*Text extract*.
-------------------------

Studio album by Tokyo Jihen
- Released: June 9, 2021
- Genre: Rock; pop; jazz;
- Length: 45:10
- Label: EMI
- Producer: Uni Inoue, Tokyo Jihen

Tokyo Jihen chronology
| News (2020) | Music (2021) |  |

Singles from News
- "Aka no dōmei" Released: August 12, 2020; "Ao no ID" Released: November 6, 2020; "Inochi no tobari" Released: November 13, 2020; "Yaminaru shiro" Released: January 23, 2021; "Ryokushu" Released: March 30, 2021;

= Ongaku =

Music (音楽 (ミュージック)) is the sixth studio album by Japanese rock band Tokyo Jihen, released on June 9, 2021, through EMI Records. The album was produced by the band and recording engineer Uni Inoue.

== Background ==
Tokyo Jihen had dissolved in 2012 and had only briefly unofficially reunited on December 31, 2016, as Shiina Ringo's backing band in the 67th NHK Kōhaku Uta Gassen. On January 1, 2020, Tokyo Jihen released a surprise digital single, "Erabarezaru Kokumin", and announced a tour of Japan titled "Live Tour 2020 News Flash", beginning February 29. In February, the band announced their 5-song EP News would be released on April 8, 2020.

On April 23, 2021, it was announced that the band would release their first full album after resuming activities on June 9, which is "Rock Day". At the same time, the album art and new artist photos of the band members were released, and a special site for the album was opened. On May 13, the music video of "Ryokushu", which was pre-distributed at the end of March, was released on YouTube. On June 3, as the album's release was approaching, a teaser video of the album was released.

== Recording ==
The recording of the album itself started in 2018, before the announcement of the band's reunion, and "Ryokushu" and "Aka no dōmei" were completed first. Recording continued intermittently after that until the band announced their reunion on January 1, 2020. Shiina wrote the lyrics for the new songs from January to March 2021, and recorded the songs to finish the whole thing.

This album includes various genres such as hip-hop, funk, soul, and rock. Additionally, Shiina said the album's chord work as "may be more jazz than funk", citing Miles Davis and Roy Hargrove as similarities. As with previous releases by the band and Shiina Ringo, the track listing has certain symmetries. Tracks 6 ("青のID", "Blue Period") and 8 ("赤の同盟", "Red Alliance") are both named after colors, while odd-number songs all feature male vocalists. The single "Blue Period" (青のID) served as the theme song of the 2020 film Sakura.

-------------------------

*Given data*.
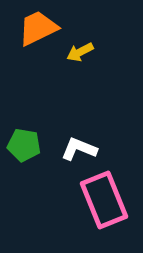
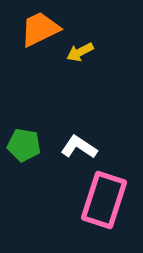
orange trapezoid: moved 2 px right, 1 px down
white L-shape: moved 2 px up; rotated 12 degrees clockwise
pink rectangle: rotated 40 degrees clockwise
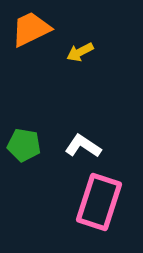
orange trapezoid: moved 9 px left
white L-shape: moved 4 px right, 1 px up
pink rectangle: moved 5 px left, 2 px down
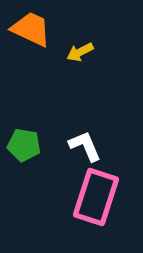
orange trapezoid: rotated 51 degrees clockwise
white L-shape: moved 2 px right; rotated 33 degrees clockwise
pink rectangle: moved 3 px left, 5 px up
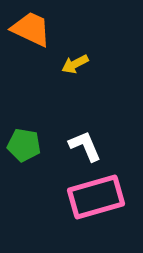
yellow arrow: moved 5 px left, 12 px down
pink rectangle: rotated 56 degrees clockwise
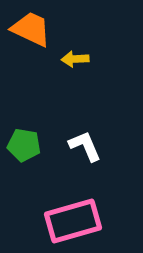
yellow arrow: moved 5 px up; rotated 24 degrees clockwise
pink rectangle: moved 23 px left, 24 px down
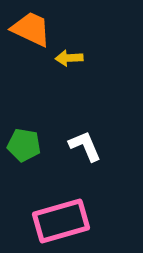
yellow arrow: moved 6 px left, 1 px up
pink rectangle: moved 12 px left
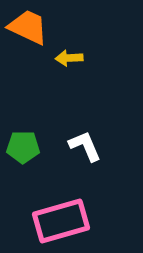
orange trapezoid: moved 3 px left, 2 px up
green pentagon: moved 1 px left, 2 px down; rotated 8 degrees counterclockwise
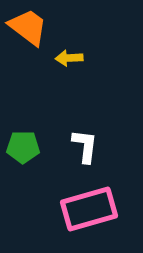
orange trapezoid: rotated 12 degrees clockwise
white L-shape: rotated 30 degrees clockwise
pink rectangle: moved 28 px right, 12 px up
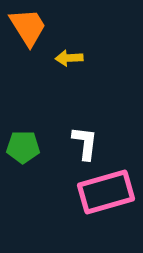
orange trapezoid: rotated 21 degrees clockwise
white L-shape: moved 3 px up
pink rectangle: moved 17 px right, 17 px up
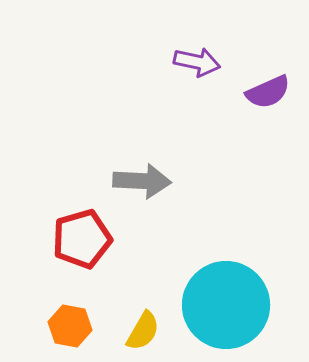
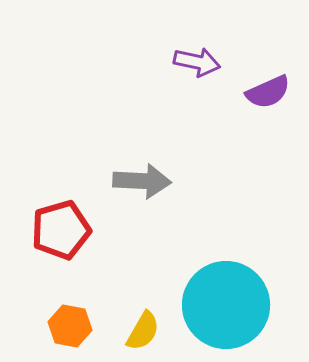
red pentagon: moved 21 px left, 9 px up
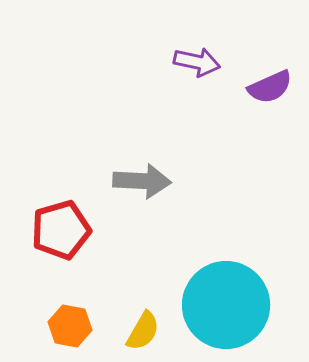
purple semicircle: moved 2 px right, 5 px up
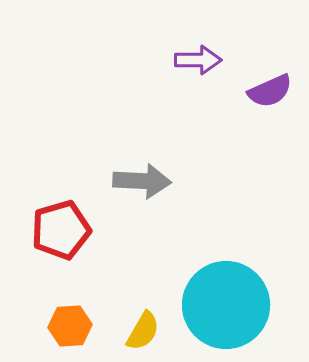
purple arrow: moved 1 px right, 2 px up; rotated 12 degrees counterclockwise
purple semicircle: moved 4 px down
orange hexagon: rotated 15 degrees counterclockwise
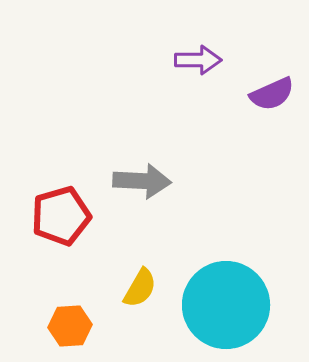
purple semicircle: moved 2 px right, 3 px down
red pentagon: moved 14 px up
yellow semicircle: moved 3 px left, 43 px up
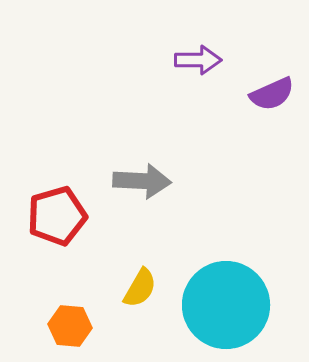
red pentagon: moved 4 px left
orange hexagon: rotated 9 degrees clockwise
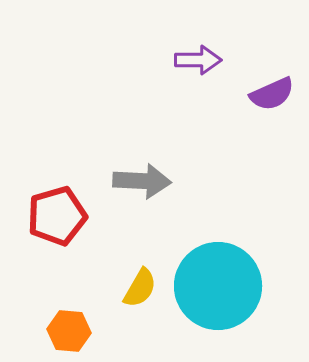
cyan circle: moved 8 px left, 19 px up
orange hexagon: moved 1 px left, 5 px down
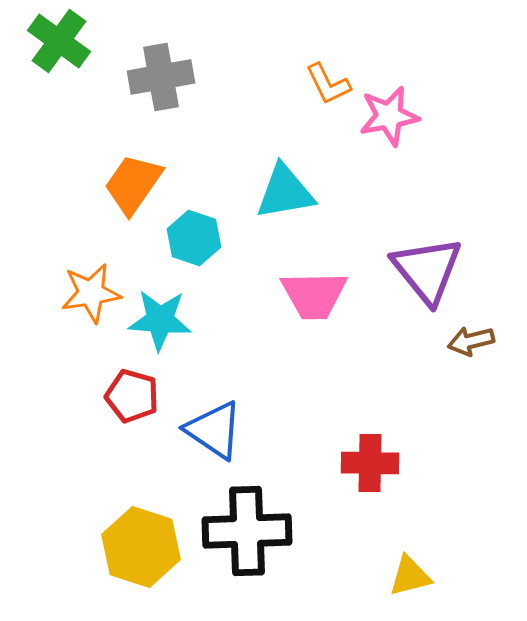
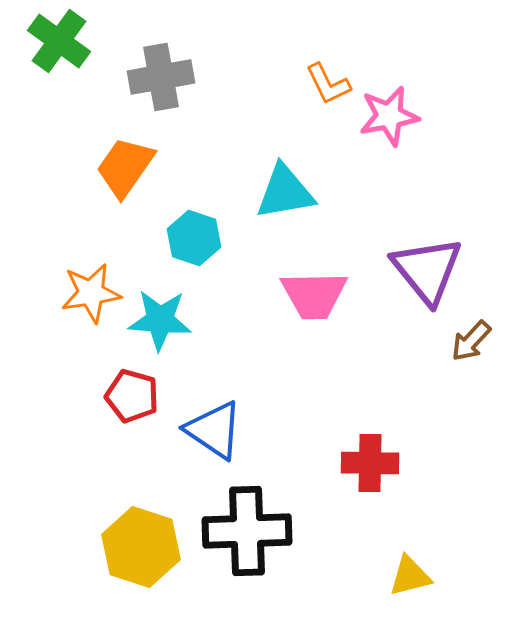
orange trapezoid: moved 8 px left, 17 px up
brown arrow: rotated 33 degrees counterclockwise
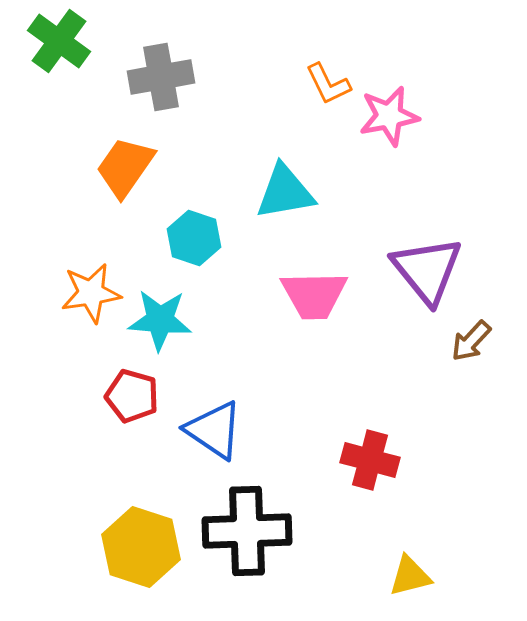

-------------------------

*Challenges*.
1) Answer these from the Tokyo Jihen album article:
(a) What name is given to June 9, the album's release date?
(b) Which two songs were completed first when recording began in 2018?
(c) Which film used "Blue Period" as its theme song?
2) Turn the paragraph of the Tokyo Jihen album article that begins "On April 23, 2021" into a short dated list that keeps its main facts.
3) Extend the Tokyo Jihen album article beyond its final sentence.
The listing is separate material and is not part of the Tokyo Jihen album article.

*In response*.
1)
(a) "Rock Day"
(b) "Ryokushu" and "Aka no dōmei"
(c) The 2020 film Sakura

2)
- April 23, 2021: The band announced that its first full album since resuming activities would be released on June 9 ("Rock Day"). The album art, new artist photos of the members, and a special site for the album were released at the same time.
- May 13: The music video for "Ryokushu," which had been pre-distributed at the end of March, was released on YouTube.
- June 3: A teaser video for the album was released.

3)
== Chart performance ==
In the first week of its release, the album reached the second place in CD sales (43,599 copies) and the 1st place in digital downloads (4,363) at Billboard Japan and its comprehensive "Hot Albums" chart. In addition, according to the Oricon "Weekly Album Ranking", Ongaku sold 42,904 copies in the first week, and made its debut in 2nd place. It also made its debut in 2nd place on "Oricon Combined Albums" with 49,886 points.

== Track listing ==

| No. | Title | Music | Length |
|---|---|---|---|
| 1. | "Kujaku" (孔雀, "Peacock") | Ukigumo; Shiina Ringo; | 1:59 |
| 2. | "Dokumi" (毒味, "Foretaste") | Seiji Kameda | 4:03 |
| 3. | "Shiden" (紫電, "Lightning") | Ichiyo Izawa | 3:38 |
| 4. | "Inochi no tobari" (命の帳, "Veil Of Life") | Ichiyo Izawa | 3:38 |
| 5. | "Ōgonhi" (黄金比, "The Golden Ratio") | Ukigumo | 4:17 |
| 6. | "Ao no ID" (青のID, "Blue Period") | Shiina Ringo | 3:44 |
| 7. | "Yaminaru shiro" (闇なる白, "Whiteout") | Ichiyo Izawa | 3:03 |
| 8. | "Aka no dōmei" (赤の同盟, "Red Alliance") | Ichiyo Izawa | 4:09 |
| 9. | "Ginga-min" (銀河民, "The Galactic Man") | Ukigumo; Ichiyo Izawa; | 4:08 |
| 10. | "Kemono no kotowari" (獣の理, "View Of Life") | Seiji Kameda | 2:56 |
| 11. | "Ryokushu" (緑酒, "Awakening") | Ichiyo Izawa | 4:06 |
| 12. | "Kusurizuke" (薬漬, "Overdose") | Ichiyo Izawa | 3:08 |
| 13. | "Ippuku" (一服, "Breather") | Shiina Ringo | 2:14 |
| Total length: |  |  | 45:10 |

Disc 2: Aka no dōmei (赤の同盟, Red Alliance) (first press limited edition)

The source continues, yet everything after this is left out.